Q2. Default vs Service mode? Default: app still owns connections (legacy). Service: clients connect to the service, app pushes via service (modern, stateless apps).
Q3. Pricing model? Per unit. 1 Standard unit = 1,000 concurrent connections + 20K msg/s. Idle connections still count.
Q4. Serverless mode? No app server. Functions emit via output binding; clients connect directly to the service. For Functions-only architectures.
Q5. How does authentication work? Client hits /negotiate on app; app applies [Authorize] and issues a signed JWT; client uses JWT to connect to the service.

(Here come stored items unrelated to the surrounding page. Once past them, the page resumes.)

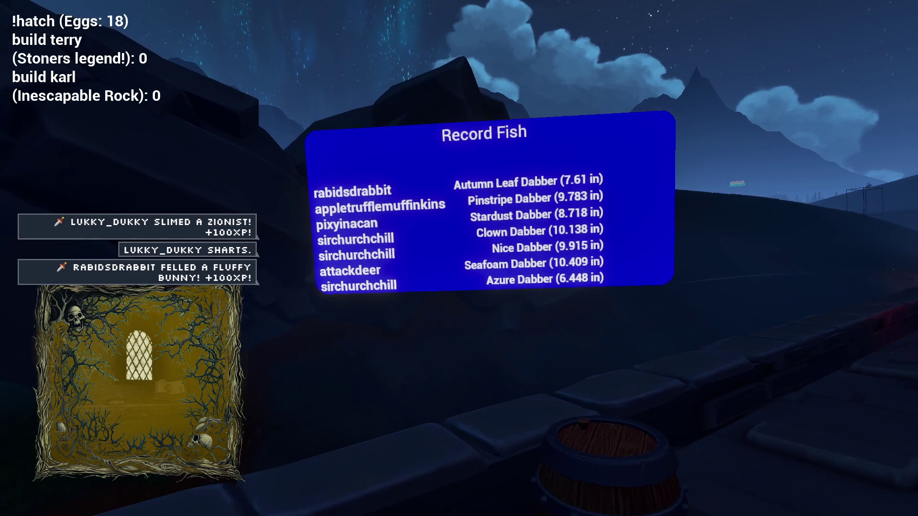
key(s)
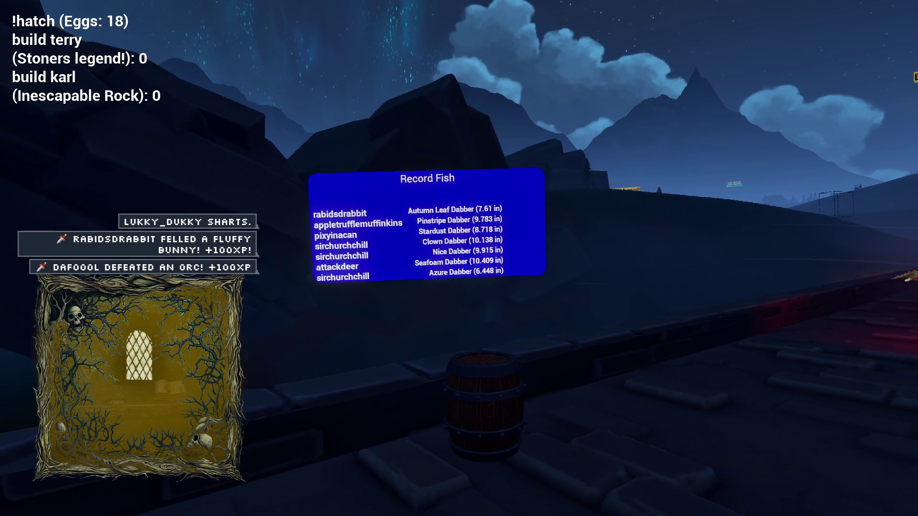
key(s)
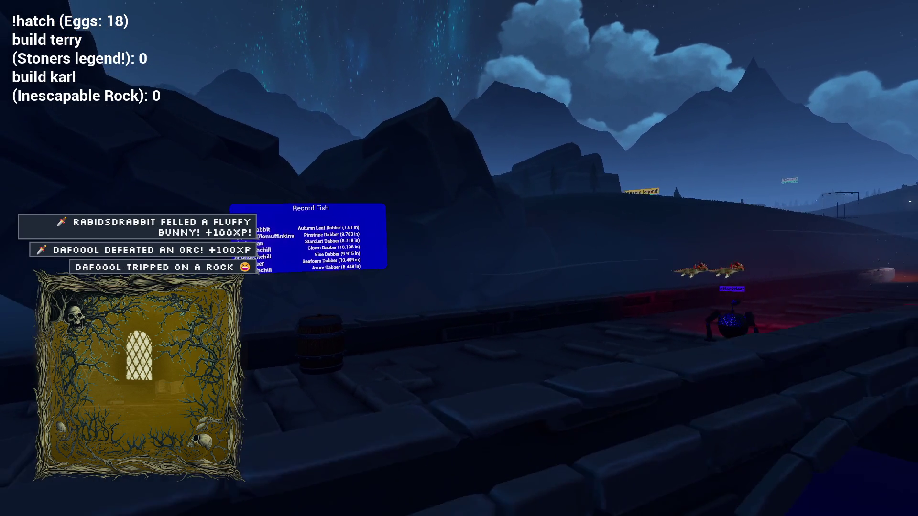
key(w)
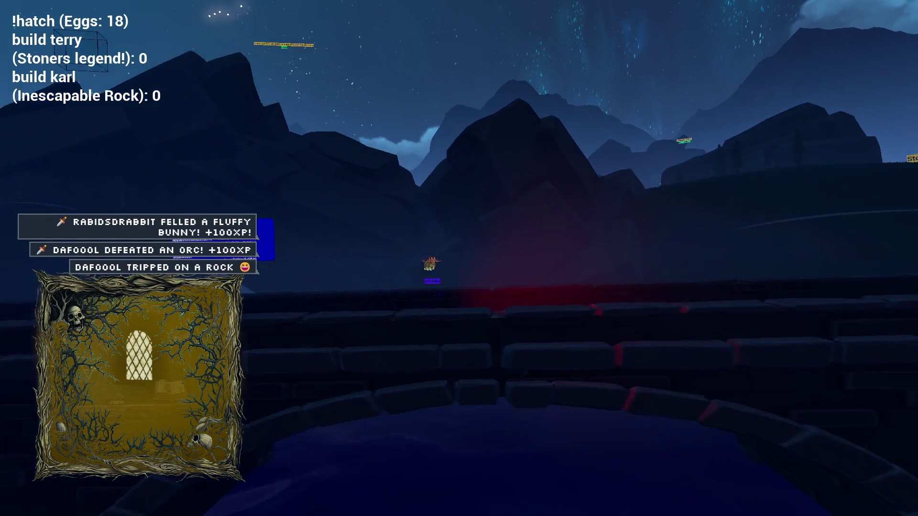
key(w)
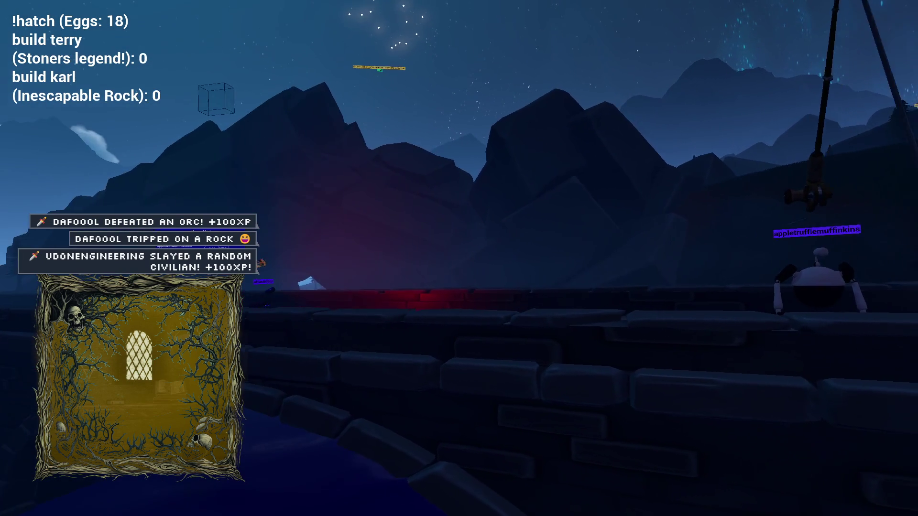
key(w)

Q6. Does it eliminate the Redis backplane? Yes — fan-out happens in the service. Apps no longer need a backplane.
Q7. What about message persistence? None. SignalR is for live messages. Use Service Bus / Event Hubs for durable.
Q8. How do groups work? Service maintains group membership. Groups.AddToGroupAsync routes a connection to a group. Avoid per-item groups; use hierarchical (per-tenant, per-room).
Q9. Pricing pitfall? Idle connections count. Plan capacity at peak concurrent connections, not active users.
Q10. REST API use case? Emit messages from non-app sources: CLI scripts, GitHub Actions, batch jobs, anything that can sign a JWT.
Q11. Compare with WebPubSub? WebPubSub is the protocol-agnostic sibling — pure WebSocket pub/sub, not SignalR-specific. Use SignalR Service for ASP.NET Core SignalR apps; WebPubSub for cross-language WebSocket needs.
Q12. How to push from a worker process? Inject IHubContext<THub>; Clients.Group(...).SendAsync(...). Service routes to the right connections.
Gotchas / common mistakes
- ⚠️ Default mode in new apps — wrong choice; use Service mode.
- ⚠️ Heavy work in hub methods — blocks; offload to queues/workers.
- ⚠️ Per-item groups — group-table bloat.
- ⚠️ Connection string in source — use Key Vault / Managed Identity.
- ⚠️ Forgetting
[Authorize]on negotiate — anonymous connections succeed. - ⚠️ Capacity planning by active users — must use peak concurrent connections.
- ⚠️ Treating SignalR as durable messaging — it isn't.
- ⚠️ Heavy message rate per unit — > 20K msg/s/unit throttles; aggregate on server.